2期: 幼稚園・保育園の年長さん(5~6才)
水痘 1才~ 約半年あけて2回
(3歳未満が定期接種です)
日本脳炎 1期: 3才~ 1週~4週あけて2回
1期追加: 2回目接種から1年あけて1回
2期: 9~12才
二種混合 DT
(ジブテリア・破傷風)
11才~12才
子宮頸がんワクチン 中学1年~高校1年の間に合計3回。
(現在当院では接種を行っていません)

水痘

3才以上は任意接種で有料となります。

すでに水痘にかかったことのある場合は定期接種の対象外となります。

日本脳炎

H7年~H18年度生まれの方は、接種差し控えにより接種の機会を逃していることがあります。

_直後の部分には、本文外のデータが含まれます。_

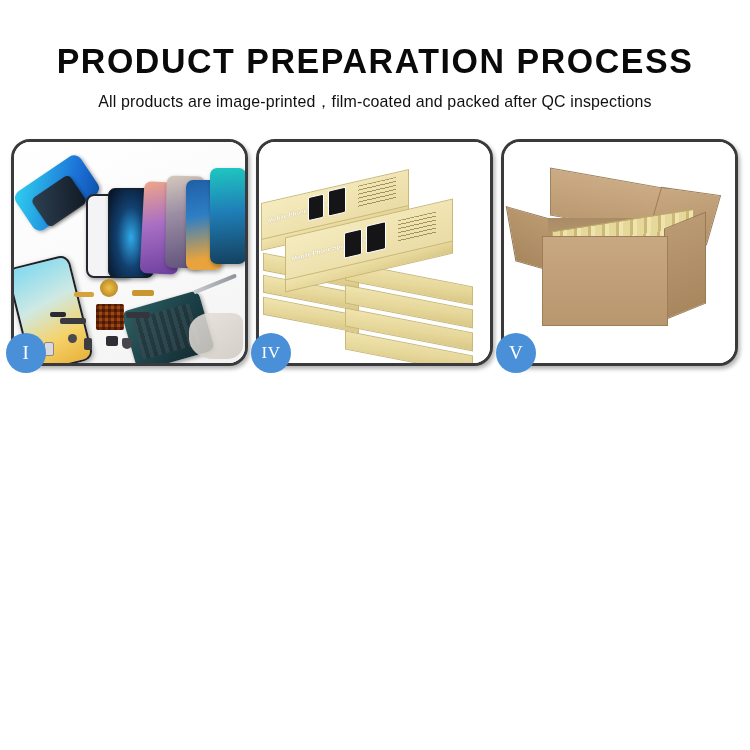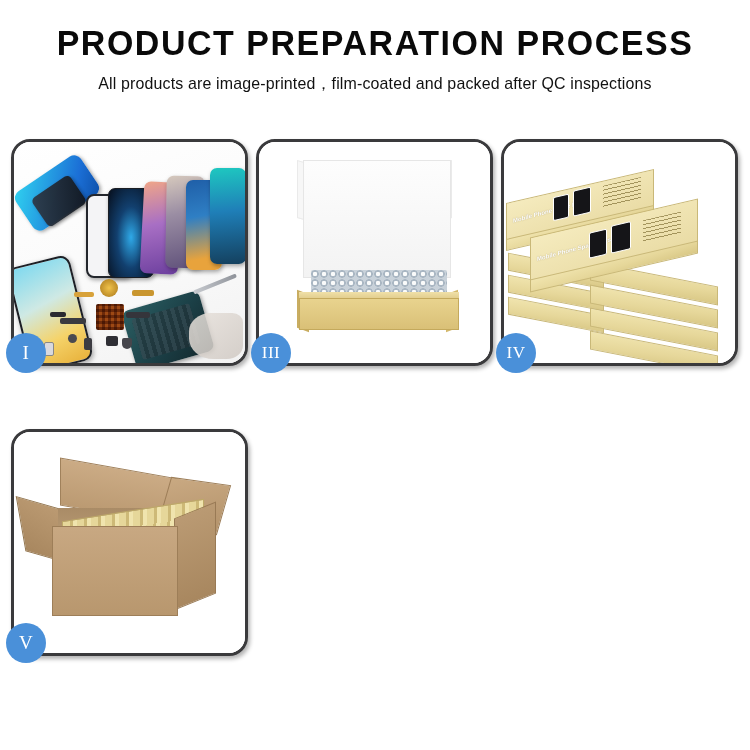--- a/index.html
+++ b/index.html
@@ -8,21 +8,21 @@
     width: 750px;
     height: 750px;
     background: #ffffff;
     font-family: "Liberation Sans", sans-serif;
     overflow: hidden;
   }
 
   .page { position: relative; width: 750px; height: 750px; }
 
   
-  .header { padding-top: 24px; text-align: center; }
+  .header { padding-top: 42px; text-align: center; }
 
   .title {
     font-size: 35px;
     font-weight: 700;
     letter-spacing: 1.6px;
     color: #0a0a0a;
     line-height: 1.08;
     transform: scaleX(0.97);
   }
 
@@ -355,33 +355,20 @@
         <div class="part scr4"></div>
         <div class="part scr5"></div>
         <div class="part scr6"></div>
         <div class="tweez"></div>
         <div class="hand"></div>
       </div>
       <div class="badge">I</div>
     </div>
 
 
-    <div class="panel">
-      <div class="panel-inner p3">
-        <div class="b3-lidflapL"></div>
-        <div class="b3-lidflapR"></div>
-        <div class="b3-lid"></div>
-        <div class="b3-bubble"></div>
-        <div class="b3-sideL"></div>
-        <div class="b3-sideR"></div>
-        <div class="b3-rim"></div>
-        <div class="b3-front"></div>
-      </div>
-      <div class="badge wide">III</div>
-    </div>
 
     <div class="panel">
       <div class="panel-inner p4">
 
         <div class="kbox" style="left:4px;  top:120px; width:96px; height:18px; transform:skewY(11deg);"></div>
         <div class="kbox" style="left:4px;  top:142px; width:96px; height:18px; transform:skewY(11deg);"></div>
         <div class="kbox" style="left:4px;  top:164px; width:96px; height:18px; transform:skewY(11deg);"></div>
 
         <div class="kbox" style="left:86px; top:132px; width:128px; height:19px; transform:skewY(11deg);"></div>
         <div class="kbox" style="left:86px; top:155px; width:128px; height:19px; transform:skewY(11deg);"></div>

H7年4月2日~H19年4月1日生まれの方は20歳になるまで定期接種として接種可能ですので、ご確認の上お問い合わせください。

任意接種

定期接種以外のワクチンや定期接種になっているワクチンでも定められた期間を外れて接種する場合で、自己負担となります。
お住まいの自治体で助成がある場合は自治体にお問い合わせの上、助成の書類をお持ちください。
※負担額については窓口またはお電話にてご確認ください。

ロタウイルス
ロタテック(5価)
6週~32週で3回(飲むワクチンです)
※初回は14週6日までに接種しましょう
ロタウイルス
ロタリックス(1価)
6週~24週で2回(飲むワクチンです)
※初回は14週6日までに接種しましょう
おたふくかぜ 1回目:1才~
2回目:幼稚園・保育園の年長さん(5~6才)
※1回目接種から3年以上あけて
インフルエンザ 生後6か月~13歳未満: 2~4週間隔で2回接種
13歳以上: 1回接種
ポリオ 5回目:幼稚園・保育園の年長さん(5〜6才)

ロタテックとロタリックス

当院ではロタテックを採用していますが他院で1回目をロタリックスで接種された方はロタリックスを接種いたします。

ポリオ

H30年8月〜日本小児科学会で接種を推奨しています。